Question

The center of a circle is (2a-1, a). Find the value of a, if the circle passes through the point (10, -2) and has diameter $10\sqrt 2$ units.

Answer 1

Hint: In this question use the distance formula that is $d = \sqrt {{{\left( {{x_1} - x} \right)}^2} + {{\left( {{y_1} - y} \right)}^2}}$ , where x, y are the general points lying on the circle that is (10, -2) in this case. So find the distance between the center of the circle and the given point of the circle, then use the concept that distance between the center and any general point on the circle is actually the radius. This will help approaching the problem.

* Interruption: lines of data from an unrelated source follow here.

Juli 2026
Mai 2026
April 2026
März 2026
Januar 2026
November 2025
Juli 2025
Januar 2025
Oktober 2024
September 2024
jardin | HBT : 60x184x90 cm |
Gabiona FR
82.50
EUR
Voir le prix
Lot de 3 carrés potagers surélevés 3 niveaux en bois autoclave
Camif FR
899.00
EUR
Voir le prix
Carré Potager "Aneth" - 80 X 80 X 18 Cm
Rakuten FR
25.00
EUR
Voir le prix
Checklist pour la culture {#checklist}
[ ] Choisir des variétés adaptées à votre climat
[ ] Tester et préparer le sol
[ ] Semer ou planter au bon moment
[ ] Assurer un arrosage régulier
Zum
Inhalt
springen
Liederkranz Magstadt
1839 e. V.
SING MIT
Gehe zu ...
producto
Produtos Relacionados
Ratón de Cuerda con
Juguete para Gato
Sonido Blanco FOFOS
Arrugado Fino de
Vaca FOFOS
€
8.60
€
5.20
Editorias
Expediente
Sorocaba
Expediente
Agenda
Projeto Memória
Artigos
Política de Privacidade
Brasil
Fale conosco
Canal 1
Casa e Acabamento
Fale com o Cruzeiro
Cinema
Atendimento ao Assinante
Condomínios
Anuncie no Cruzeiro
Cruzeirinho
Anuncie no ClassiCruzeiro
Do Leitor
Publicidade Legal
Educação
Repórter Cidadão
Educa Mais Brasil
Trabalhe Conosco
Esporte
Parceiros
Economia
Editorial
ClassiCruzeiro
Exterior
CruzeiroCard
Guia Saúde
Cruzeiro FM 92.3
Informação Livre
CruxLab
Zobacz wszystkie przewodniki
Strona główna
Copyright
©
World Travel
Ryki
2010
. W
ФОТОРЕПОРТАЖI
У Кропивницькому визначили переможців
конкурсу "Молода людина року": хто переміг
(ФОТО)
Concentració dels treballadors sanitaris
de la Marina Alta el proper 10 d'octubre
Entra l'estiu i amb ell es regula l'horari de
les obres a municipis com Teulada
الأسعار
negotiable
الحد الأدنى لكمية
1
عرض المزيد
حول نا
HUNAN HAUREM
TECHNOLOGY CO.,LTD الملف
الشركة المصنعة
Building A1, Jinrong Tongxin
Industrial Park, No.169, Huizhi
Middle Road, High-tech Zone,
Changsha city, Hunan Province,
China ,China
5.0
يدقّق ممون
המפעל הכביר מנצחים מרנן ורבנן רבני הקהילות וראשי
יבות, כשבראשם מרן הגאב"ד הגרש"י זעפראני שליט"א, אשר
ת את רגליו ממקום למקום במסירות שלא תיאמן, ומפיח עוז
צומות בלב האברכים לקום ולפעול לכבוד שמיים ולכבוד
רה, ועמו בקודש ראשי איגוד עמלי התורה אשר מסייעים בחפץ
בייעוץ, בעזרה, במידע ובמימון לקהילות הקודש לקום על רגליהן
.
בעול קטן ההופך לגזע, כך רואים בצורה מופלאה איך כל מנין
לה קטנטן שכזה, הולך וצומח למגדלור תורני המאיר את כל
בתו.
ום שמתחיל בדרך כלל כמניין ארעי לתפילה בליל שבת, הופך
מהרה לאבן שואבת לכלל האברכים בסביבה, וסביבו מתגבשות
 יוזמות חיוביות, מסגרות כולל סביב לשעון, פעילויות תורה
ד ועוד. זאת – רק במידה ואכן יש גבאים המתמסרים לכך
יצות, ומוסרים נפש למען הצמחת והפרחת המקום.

Complete step-by-step answer:

Given data:
Center of a circle is (2a – 1, a).
Circle passes through the point (10, -2).
And has diameter (D) = 10 $\sqrt 2$ units.
As we all know that the distance from the center on the circumference of the circle is nothing but the radius of the circle, as shown in the figure.
Let the point on the circumference of the circle is (x, y)
Therefore, (x, y) = (10, -2)
And let the center of the circle be $\left( {{x_1},{y_1}} \right) = \left( {2a - 1,a} \right)$
Now as we all know that the distance between the two points is given as
$d = \sqrt {{{\left( {{x_1} - x} \right)}^2} + {{\left( {{y_1} - y} \right)}^2}}$
And this distance is nothing but the radius of the circle so, d = r, where r is the radius of the circle.
Now as we all know that the radius of the circle is half of the diameter (D) of the circle.
Therefore, $r = \dfrac{D}{2} = \dfrac{{10\sqrt 2 }}{2} = 5\sqrt 2$ Units.
Therefore, $d = r = \sqrt {{{\left( {{x_1} - x} \right)}^2} + {{\left( {{y_1} - y} \right)}^2}}$
Now substitute the values in the above equation we have,
$\Rightarrow 5\sqrt 2 = \sqrt {{{\left( {2a - 1 - 10} \right)}^2} + {{\left( {a - \left( { - 2} \right)} \right)}^2}}$
Now squaring on both sides we have,
$\Rightarrow {\left( {5\sqrt 2 } \right)^2} = {\left( {\sqrt {{{\left( {2a - 1 - 10} \right)}^2} + {{\left( {a - \left( { - 2} \right)} \right)}^2}} } \right)^2}$
Now simplify this we have,
$\Rightarrow 25\left( 2 \right) = {\left( {2a - 1 - 10} \right)^2} + {\left( {a - \left( { - 2} \right)} \right)^2}$
$\Rightarrow 50 = {\left( {2a - 11} \right)^2} + {\left( {a + 2} \right)^2}$
Now open the square according to property ${\left( {a - b} \right)^2} = {a^2} + {b^2} - 2ab{\text{ and }}{\left( {a + b} \right)^2} = {a^2} + {b^2} + 2ab$ so we have,
$\Rightarrow 50 = 4{a^2} + 121 - 44a + {a^2} + 4 + 4a$
$\Rightarrow 5{a^2} + 75 - 40a = 0$
Now divide by 5 throughout we have,
$\Rightarrow {a^2} - 8a + 15 = 0$
Now factorize this equation we have,
$\Rightarrow {a^2} - 3a - 5a + 15 = 0$
$\Rightarrow a\left( {a - 3} \right) - 5\left( {a - 3} \right) = 0$
$\Rightarrow \left( {a - 5} \right)\left( {a - 3} \right) = 0$
$\Rightarrow a = 5,3$
So this is the required value of (a) such that the circle passes through the point (10, -2) has diameter $10\sqrt 2$ units.
So this is the required answer.

Note:There is a very important criteria regarding the circle that is generally considered as the locus of points that are moving at a constant distance from a fixed point, this fixed point is considered as the center of the circle and these moving points at a constant distance are the general points on the circle called as radius, hence the distance between the centre and point (10,-2) is taken as r.